Charter on Hunger

In 2015 and 2017 there were no pledges on food poverty in the Labour manifesto. In 2019 we urged the Labour Party to include in its next manifesto a Charter on Hunger consisting of the measures outlined below, and to pledge that, under a Labour government, everyone will have access to nutritious food, acquired by socially acceptable means. We want a Britain where no one needs to go hungry.

In Opposition, Labour will:

1. Require all Labour councils to have a Food Poverty Action Plan in place.

2. Appoint a Shadow Minister for Household Food Security, with responsibility for the areas outlined in Number 5 below.

A Labour government will:

1. Axe the current five-week wait for Universal Credit and pause the roll-out.

2. Lift the freeze on benefits, uprating them in line with the cost of living.

3. Restore the link between need and provision in the welfare system, by abolishing the benefit cap and the two-child limit.

4. Abolish sanctions on sick or disabled people, people in work, and all sanctions on the unemployed except those related to traditional insurance conditions (such as leaving a job voluntarily without good reason, or refusing to accept a suitable job). Even then, people must still be entitled to an income sufficient to prevent destitution.

5. Appoint a Minister for Household Food Security to coordinate the policy response to food poverty across government departments. The Minister must ensure that government fulfils the Right to Food enshrined in the UN International Covenant on Economic, Social and Cultural Rights.

6. Work with food poverty charities to provide immediate hunger relief for vulnerable groups, funding this as necessary, and introduce a target to eliminate completely the need for food banks.

7. Introduce free school meals for all primary-school children.

8. Increase the free school meals allowance for secondary schools to a minimum of £4 per day, and allow it to be used at any time of day and carried over between days.

9. Give local councils a statutory duty to provide wraparound holiday care for primary school children that includes meals, and provide ringfenced funding for this – as outlined in Frank Field’s draft School Holidays (Meals and Activities) Bill.
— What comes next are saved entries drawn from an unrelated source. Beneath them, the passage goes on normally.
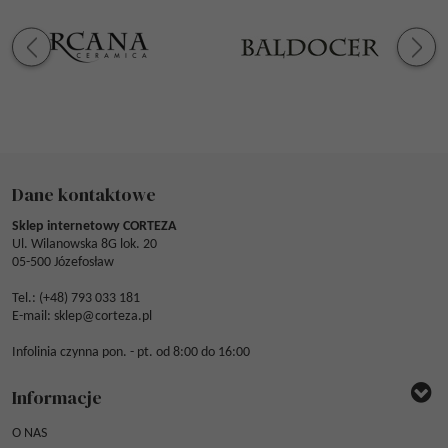
Dane kontaktowe
Sklep internetowy CORTEZA
Ul. Wilanowska 8G lok. 20
05-500 Józefosław
Tel.: (
+48) 793 033 181
E-mail:
sklep@corteza.pl
Infolinia czynna pon. - pt. od 8:00 do 16:00
Informacje
O NAS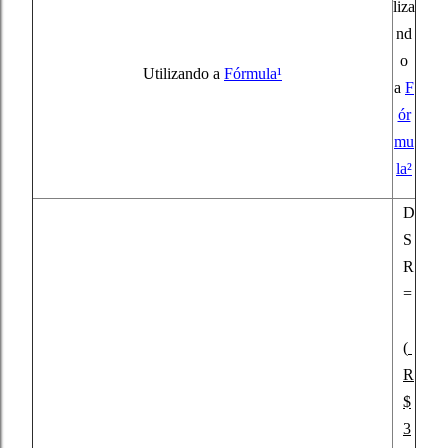
liza
nd
o
Utilizando a
Fórmula¹
a
F
ór
mu
la²
D
S
R
=
(
R
$
3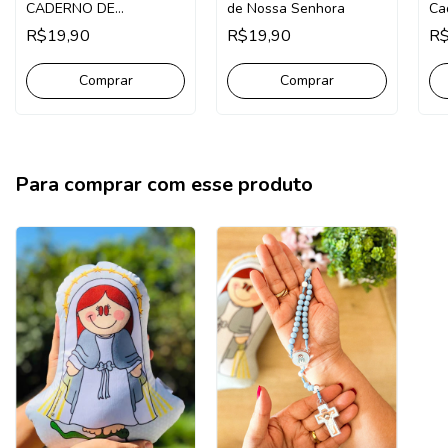
CADERNO DE
de Nossa Senhora
Ca
ATIVIDADES, CAÇA
de
R$19,90
R$19,90
R$
PALAVRAS, PAINEL
Comprar
Para comprar com esse produto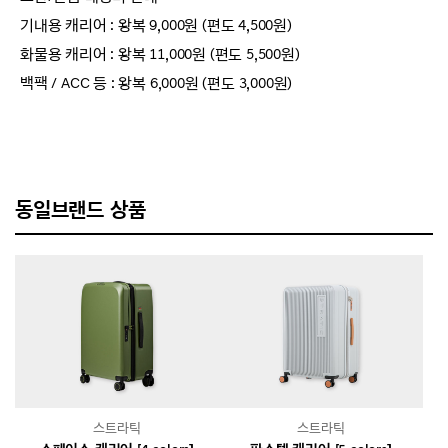
기내용 캐리어 : 왕복 9,000원 (편도 4,500원)
화물용 캐리어 : 왕복 11,000원 (편도 5,500원)
백팩 / ACC 등 : 왕복 6,000원 (편도 3,000원)
동일브랜드 상품
스트라틱
스트라틱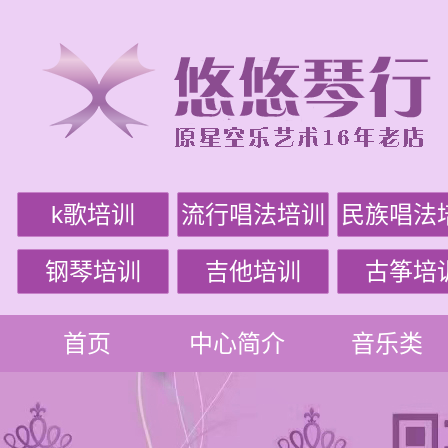
k歌培训
流行唱法培训
民族唱法
钢琴培训
吉他培训
古筝培
首页
中心简介
音乐类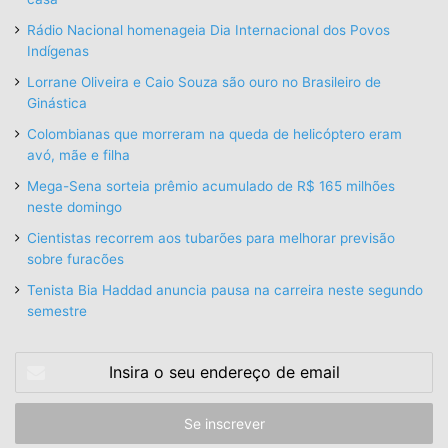
Rádio Nacional homenageia Dia Internacional dos Povos
Indígenas
Lorrane Oliveira e Caio Souza são ouro no Brasileiro de
Ginástica
Colombianas que morreram na queda de helicóptero eram
avó, mãe e filha
Mega-Sena sorteia prêmio acumulado de R$ 165 milhões
neste domingo
Cientistas recorrem aos tubarões para melhorar previsão
sobre furacões
Tenista Bia Haddad anuncia pausa na carreira neste segundo
semestre
Insira
o
seu
endereço
de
10. Launch a campaign to remove the stigma around claiming benefits, including free school meals. This will include the promotion of a positive vision of the welfare state, one that points out that we all benefit from state support, be it parental leave, healthcare, pensions or education. To tackle the demonisation of benefits claimants, Labour will consider classifying attacks on them as hate crime.

11. Enshrine a definition of household food insecurity in law and set government targets to eliminate it. The definition will encompass not just the inability to afford food but the inability to afford, or have access to, a healthy diet.

12. Ensure that the welfare state functions as the frontline against destitution once more by giving the Department for Work and Pensions a statutory responsibility to prevent destitution, including a duty to seek out those at risk and provide appropriate support.. Any elements of conditionality that are retained in the welfare system must never again be allowed to leave people without the means to support themselves.

13. Raise the minimum wage to a Living Wage, in consultation with the Living Wage Foundation.